Pessoas que desconheço, mas que invadem o espaço (público das redes sociais) com suas vociferações de ódio; amigos e colegas de militância no campo da esquerda; irmãos, primos e outros parentes por quem tenho carinho especial, além de alguns alunos, frequentemente direcionam suas críticas à Lula (assim como ao PT, à Dilma e “às esquerdas”), acusando-o de erros, culpas e crimes, que vão desde a conivência/tolerância com os preceitos neoliberais, com o capital financeiro e com os conglomerados de mídia – coisa que ele mesmo reconheceu ontem (26/04/2019) -, até o agenciamento de esquemas de corrupção que, em consequência, o teriam levado ao enriquecimento por meio de saques às estatais (Petrobrás, etc) e ao patrimônio público.
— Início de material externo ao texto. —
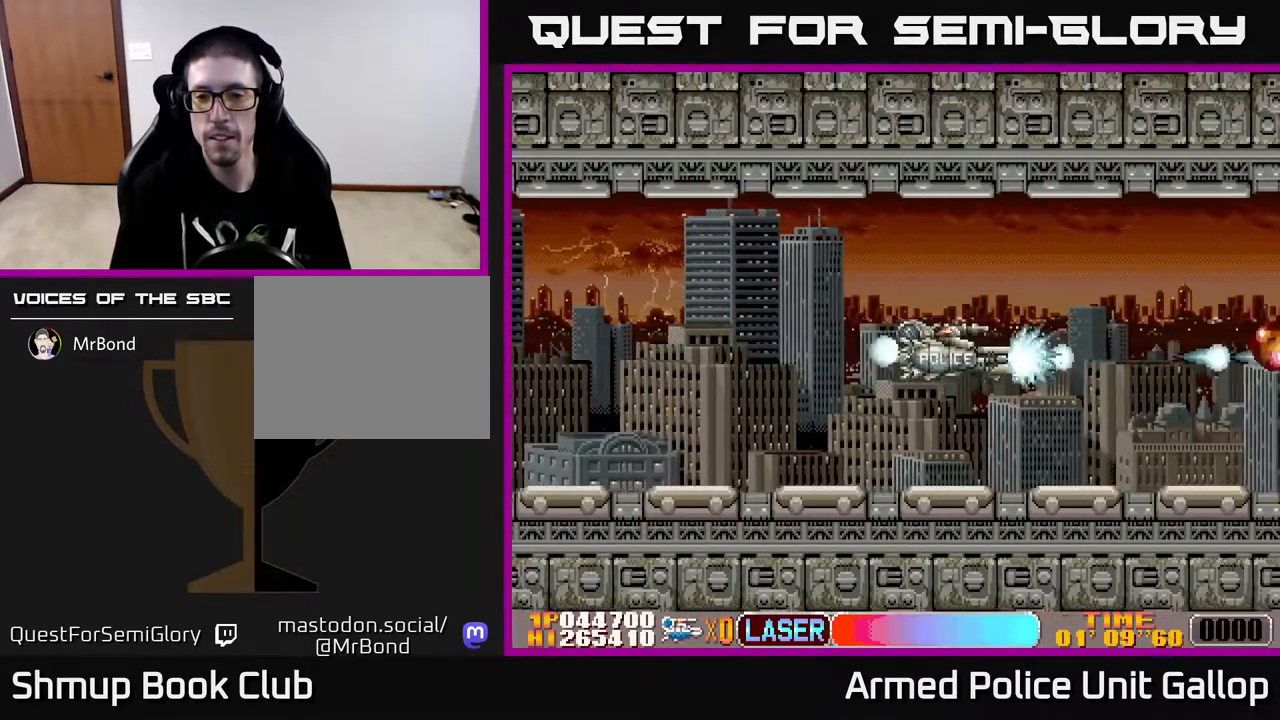
{"buttons": ["A"], "left_stick": "center", "right_stick": "center", "events": []}
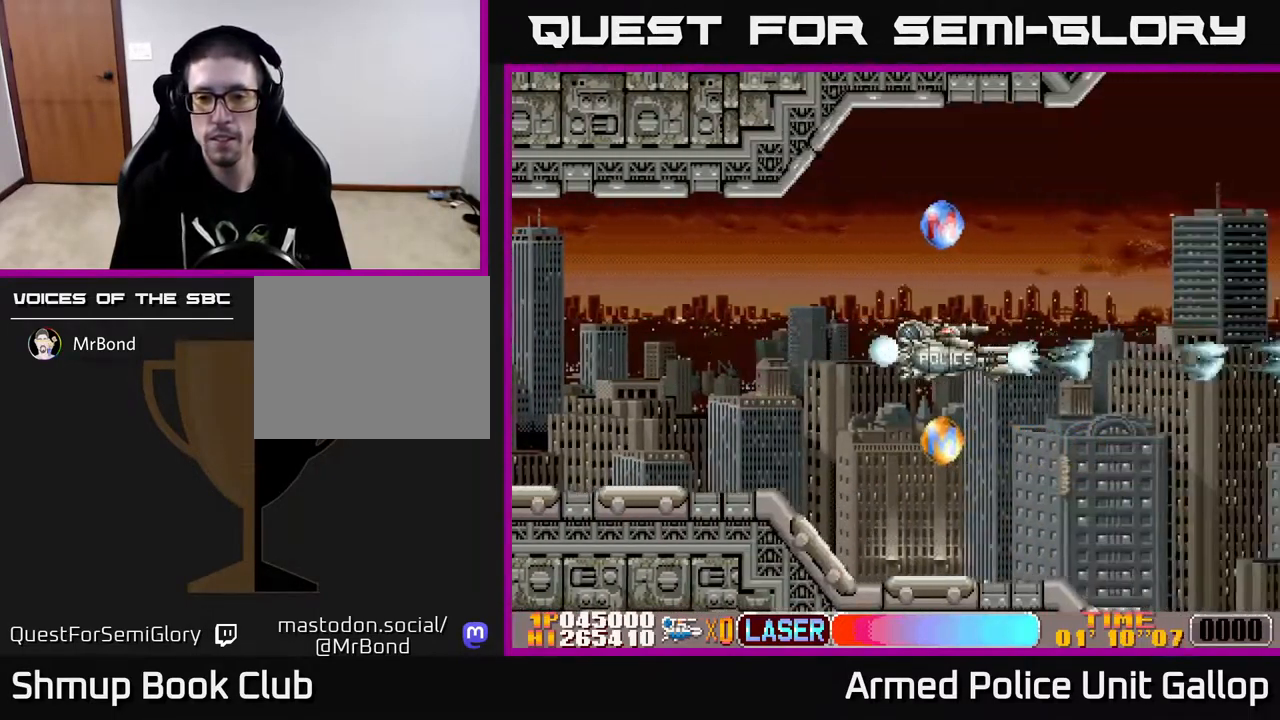
{"buttons": ["A", "DPAD_LEFT"], "left_stick": "center", "right_stick": "center", "events": [[50, "DPAD_LEFT", "down"], [50, "DPAD_UP", "down"], [500, "DPAD_UP", "up"]]}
Muitas das críticas, em especial as que, vindas do campo da esquerda denunciam ações tíbias (ou mesmo nocivas) de seu governo contra os povos indígenas ou com relação ao processo de demarcação de terras – nunca engoli Kátia Abreu, por ex! -, sempre foram bem acolhidas por mim, concordando com elas no essencial. Penso que o apoio ao governo Lula, assim como todo apoio que se possa dar a qualquer governo, nunca pode ser incondicional e acrítico, sob pena da perda total da capacidade de análise conjuntural, vital para a proposição de caminhos em direção ao modelo de Estado e de sociedade que queremos.

Com relação às críticas vindas do espectro conservador, em que a extrema direita vem ganhando (e ganhou) projeções inimagináveis e verdadeiramente atemorizadoras, tenho direcionado de forma incisiva minha modesta militância cotidiana que, tenho consciência, não alcança mais do que umas poucas centenas de pessoas. Mas mesmo neste plano, tenho buscado me ater ao fundamental – reforma da previdência, retirada de direitos dos trabalhadores, dilapidação do patrimônio nacional e perda da soberania -, afastando-me cada vez mais, e evitando montar palco para as sandices vomitadas cotidianamente, venham de bolsomínios, de Olavo de Carvalho, Damares, Ernesto Araújo ou da própria gangue familiar de milicianos que se instalou no poder.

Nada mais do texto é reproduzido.